§ **RECORDED INFORMATION**
┄┄┄┄┄┄┄┄┄┄

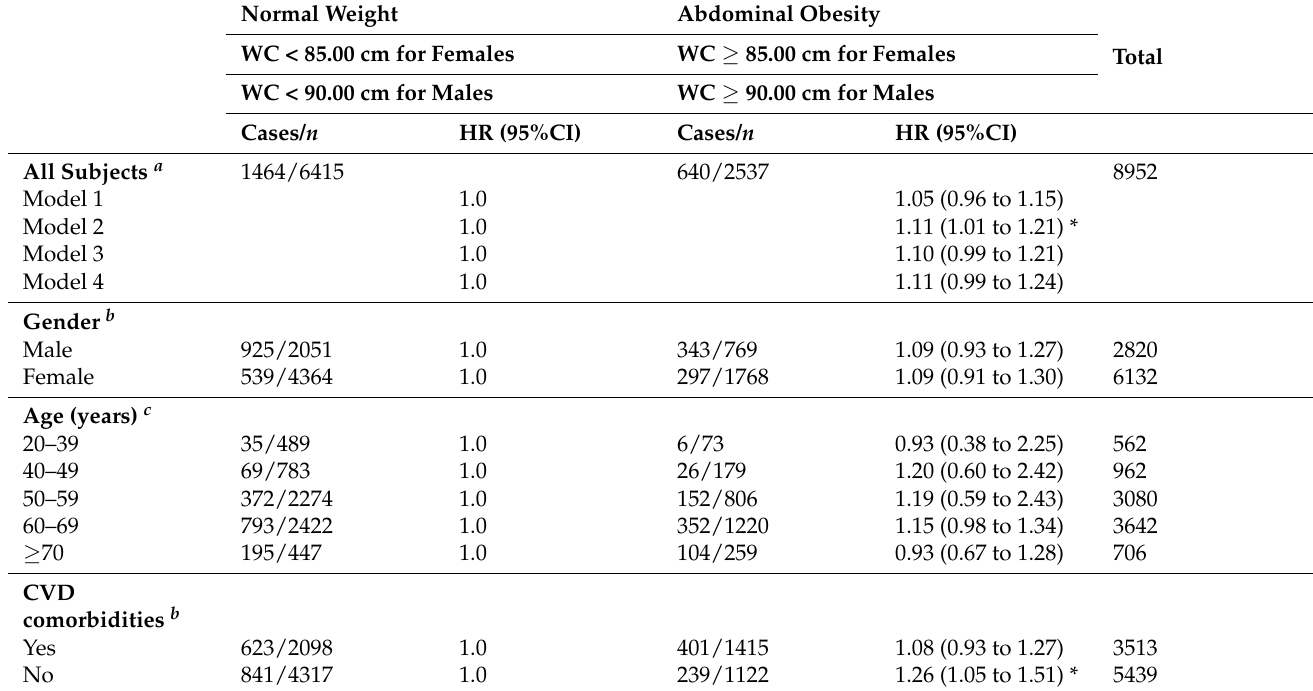
Table 3. Hazard ratios (HRs) and 95% confidence intervals (CIs) of HHcy according to Waist Circumference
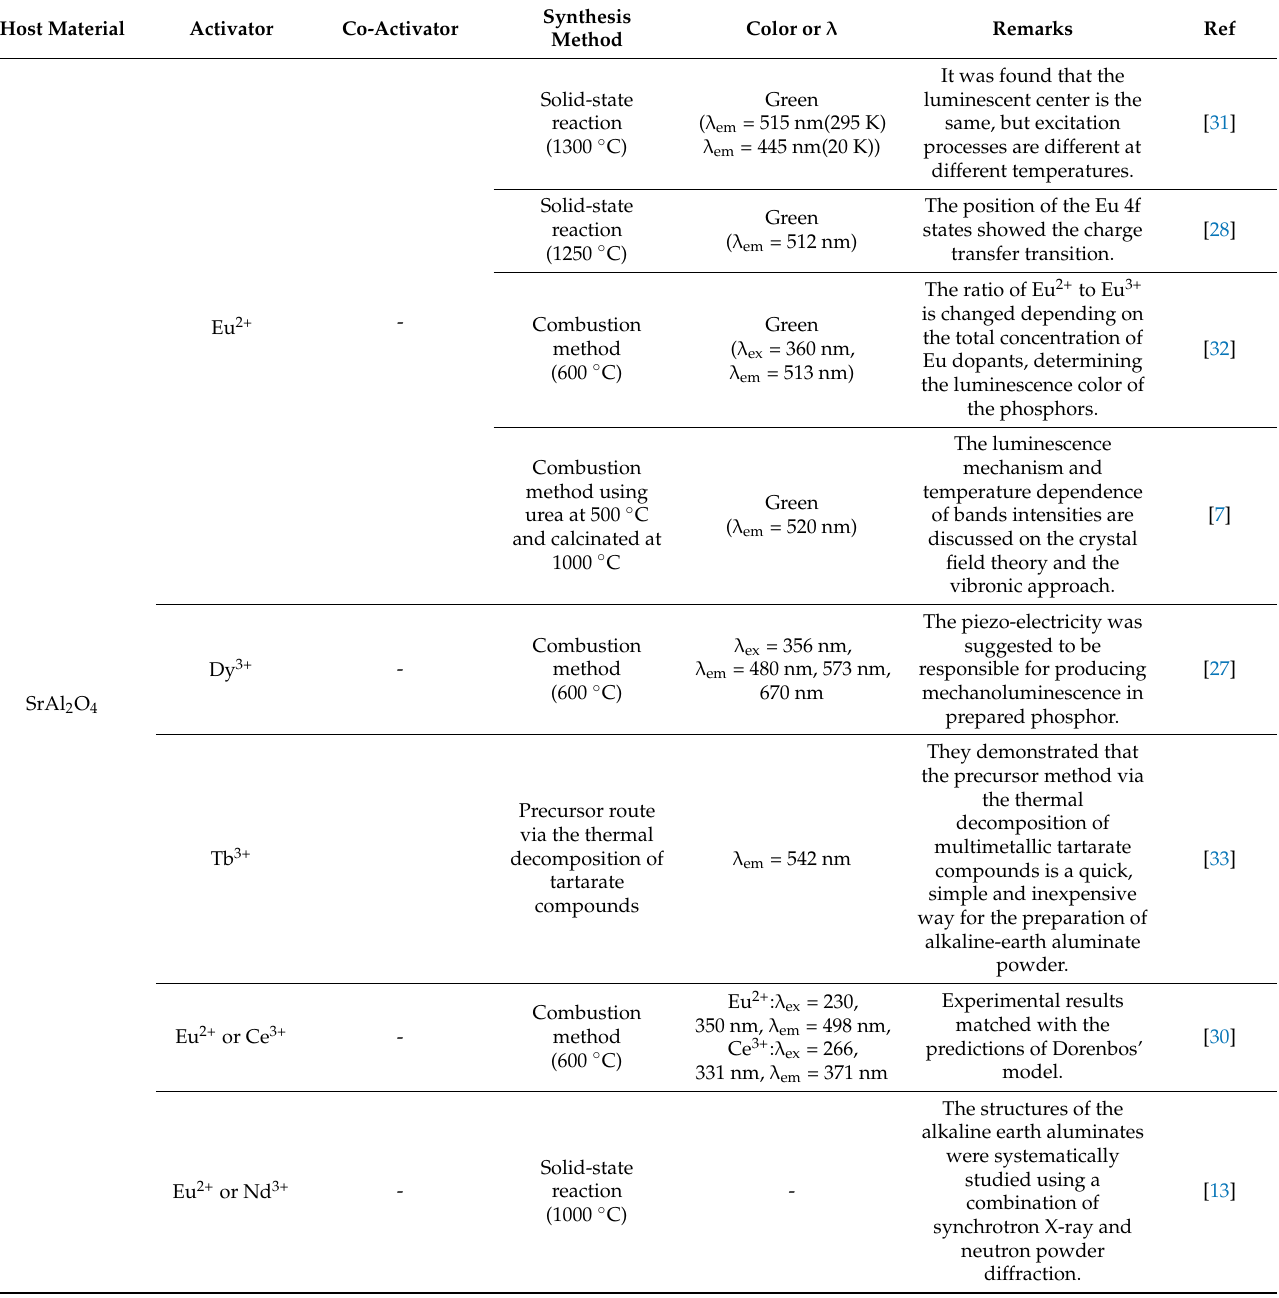
Table 1. Comparison of reported studies for the synthesis of lanthanide-doped strontium aluminate phosphors. Host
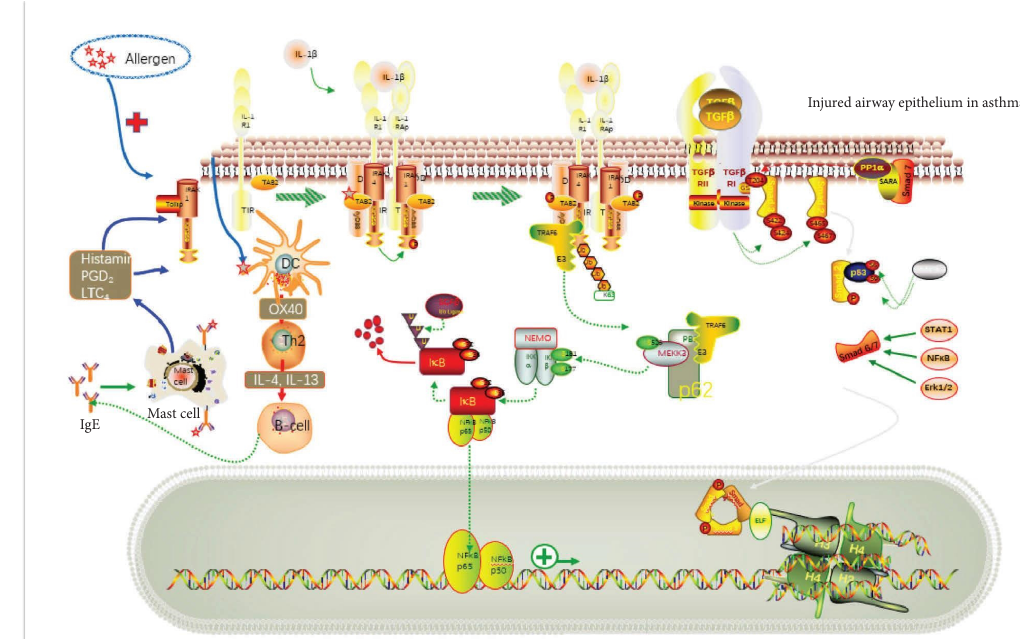
Figure 1: Molecular pathological mechanisms of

┄┄┄┄┄┄┄┄┄┄

§ **EXERCISE DESCRIPTION**
Write out the material above without changing a word, and skip any picture.

§ **RESPONSE BELOW**
Table 3. Hazard ratios (HRs) and 95% confidence intervals (CIs) of HHcy according to Waist Circumference
Table 1. Comparison of reported studies for the synthesis of lanthanide-doped strontium aluminate phosphors. Host
Figure 1: Molecular pathological mechanisms of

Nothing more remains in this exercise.